» **Objectives**:
A - The forum thread below about DSP/Link crashes names the parts of TI's media stack in parentheses. List each of them.
B - Translate this sentence from the forum thread below about DSP/Link crashes into Spanish: "These crashes happen after fairly random amounts of time, sometimes on the order of minutes, sometimes hours."

» **Selected passage**:
──────────────────────────────
DSP/Link - Heavy use of DSP/Link, Linux and DSP/BIOS crashes, are they related?

TSC

Other Parts Discussed in Thread: OMAP3530, OMAP-L137

Hello,

This is my first ever post to a forum of any kind, so I hope I have given enough information below. Reading it again, I now worry that it is not too long :)

This is more of an architectural question than a how-do-i question. We have a fully functional system with an instability that, after much testing and investigation, I am currently attributing to an instability within DSP/Link. By the way, before I question the stability of DSP/Link below, let me say that we have been using TI processors (DSP and OMAP) and DSP/BIOS for many years now and I am very happy with both of those systems. Some of the ancillary software has been much more challenging to use due to the packaging system, though much of it has proven to be fairly stable.

We are using DSP/Link in a slightly different way than just a codec interface, though one that it would seem to support, and seeing random crashes within both the Linux system and the DSP/BIOS system. Since we are using DSP/Link as a more general IPC mechanism between the ARM and the DSP, our use case is very different than that of a codec: many messages per second, non-periodic operation, either side can initiate a message, etc.

To give a little background, we have been running a system on the OMAP2 and now the OMAP3 with an IPC system that we implemented using the mailbox subsystem. Now that we want to integrate media codecs into our system using TI's media stack (DSP/BIOS, DSP/Link, Codec Engine, DMAI, gstreamer-ti), we have ported the very bottom of our ARM/DSP communication system to use DSP/Link MSGQ. Note that we have not yet integrated Codec Engine, just all the system requirements for Codec Engine to run on. Our system running on the DSP is a wireless communication system where we take in voice samples, Ethernet frames as input into our system with data rates range from very low to very high (many Mbps). This data is transferred between the ARM and the DSP.

In general, the system works as required, though as we run more and more data through the system, we get these random crashes. The data rate does not seem to affect the rate of crashes. These are indicated by a Linux kernel PREEMPT, a Linux crash with a stack dump indicating that something in LDRV or MSGQ has failed when it is an ARM-side crash. We see DSP MMU faults with fairly random addresses indicating a crash of the DSP. These crashes happen after fairly random amounts of time, sometimes on the order of minutes, sometimes hours. Just to be clear, I've never, ever seen a DSP MMU fault with our previous IPC system, except during the very first stages of integration. It is rare that Linux ever crashes such that a power cycle is the only way to recover it. These are now regular occurrences in a previously stable system.

I realize that these indications could be caused by a myriad of bugs and instabilities within our own code, but I am sure that these particular indications are not. The integration with DSP/Link was an exercise in changing one file of our code and maybe 30 lines of actual code on the Linux and the DSP side. This is very simple code initializing the MSGQ and sending messages with it, basically replacing our our allocate functions with MSGQ_alloc and replacing our send/receive with MSGQ_send and MSGQ_recv. The rest of our system has not changed in any significant way and the data profile has not changed from our previous system, at least in the ways that we are running tests to validate behavior with DSP/Link.
──────────────────────────────
» **Extracted entries**:

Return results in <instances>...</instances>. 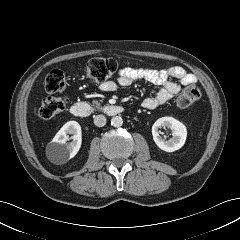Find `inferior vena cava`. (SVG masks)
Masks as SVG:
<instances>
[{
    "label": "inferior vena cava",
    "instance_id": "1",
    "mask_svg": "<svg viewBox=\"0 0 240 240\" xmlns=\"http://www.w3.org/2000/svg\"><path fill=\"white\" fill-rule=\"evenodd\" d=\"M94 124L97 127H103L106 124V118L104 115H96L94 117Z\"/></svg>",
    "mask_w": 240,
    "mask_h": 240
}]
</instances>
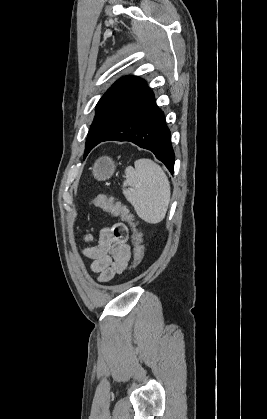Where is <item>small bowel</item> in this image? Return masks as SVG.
──────────────────────────────
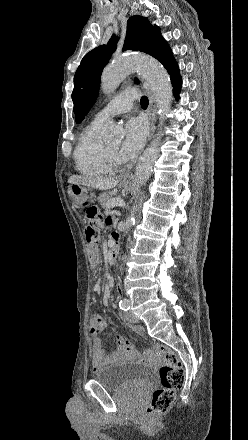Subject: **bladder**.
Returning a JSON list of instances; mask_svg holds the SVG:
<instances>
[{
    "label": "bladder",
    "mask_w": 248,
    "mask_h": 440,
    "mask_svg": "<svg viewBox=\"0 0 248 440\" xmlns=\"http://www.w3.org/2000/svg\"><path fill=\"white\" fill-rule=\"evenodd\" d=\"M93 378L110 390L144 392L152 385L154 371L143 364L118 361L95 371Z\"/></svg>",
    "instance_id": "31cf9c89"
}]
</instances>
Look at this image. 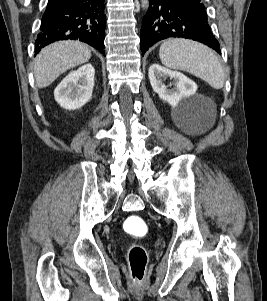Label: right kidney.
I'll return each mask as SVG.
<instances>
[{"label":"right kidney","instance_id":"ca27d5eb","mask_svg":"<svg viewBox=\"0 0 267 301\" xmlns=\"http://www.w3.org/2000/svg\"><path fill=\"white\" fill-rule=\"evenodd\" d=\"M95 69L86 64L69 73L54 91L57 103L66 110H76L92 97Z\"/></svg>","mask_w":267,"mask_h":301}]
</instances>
──────────────────────────────
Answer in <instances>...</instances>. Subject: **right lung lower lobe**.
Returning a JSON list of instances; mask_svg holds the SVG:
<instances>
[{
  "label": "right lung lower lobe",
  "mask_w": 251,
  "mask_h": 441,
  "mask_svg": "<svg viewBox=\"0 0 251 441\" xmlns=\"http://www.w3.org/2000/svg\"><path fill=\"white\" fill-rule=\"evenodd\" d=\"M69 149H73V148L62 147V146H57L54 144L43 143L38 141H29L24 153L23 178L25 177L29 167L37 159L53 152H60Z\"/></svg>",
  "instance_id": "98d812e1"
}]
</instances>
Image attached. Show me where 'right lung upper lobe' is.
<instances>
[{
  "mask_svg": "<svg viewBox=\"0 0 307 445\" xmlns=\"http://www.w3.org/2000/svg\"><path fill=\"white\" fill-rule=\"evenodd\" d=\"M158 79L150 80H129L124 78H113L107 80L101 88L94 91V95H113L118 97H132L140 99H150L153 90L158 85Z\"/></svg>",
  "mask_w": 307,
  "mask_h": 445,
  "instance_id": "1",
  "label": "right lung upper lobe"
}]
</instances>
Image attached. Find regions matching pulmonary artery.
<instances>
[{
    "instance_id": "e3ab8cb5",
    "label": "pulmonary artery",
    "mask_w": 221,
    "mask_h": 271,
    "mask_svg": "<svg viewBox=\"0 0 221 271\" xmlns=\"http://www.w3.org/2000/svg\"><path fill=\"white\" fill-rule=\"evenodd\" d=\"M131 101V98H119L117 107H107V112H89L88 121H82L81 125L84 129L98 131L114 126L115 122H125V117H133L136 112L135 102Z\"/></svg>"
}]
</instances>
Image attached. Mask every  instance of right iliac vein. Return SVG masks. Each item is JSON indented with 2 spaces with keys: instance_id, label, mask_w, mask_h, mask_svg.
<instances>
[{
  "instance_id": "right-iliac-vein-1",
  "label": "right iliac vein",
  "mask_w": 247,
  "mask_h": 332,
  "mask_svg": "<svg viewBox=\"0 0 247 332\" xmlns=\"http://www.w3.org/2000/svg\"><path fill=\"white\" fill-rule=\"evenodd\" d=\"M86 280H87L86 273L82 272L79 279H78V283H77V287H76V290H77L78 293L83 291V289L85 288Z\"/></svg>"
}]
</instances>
──────────────────────────────
» **Outputs in order**:
A -
DSP/BIOS
DSP/Link
Codec Engine
DMAI
gstreamer-ti

B - Estos fallos ocurren tras periodos de tiempo bastante aleatorios, a veces del orden de minutos, a veces de horas.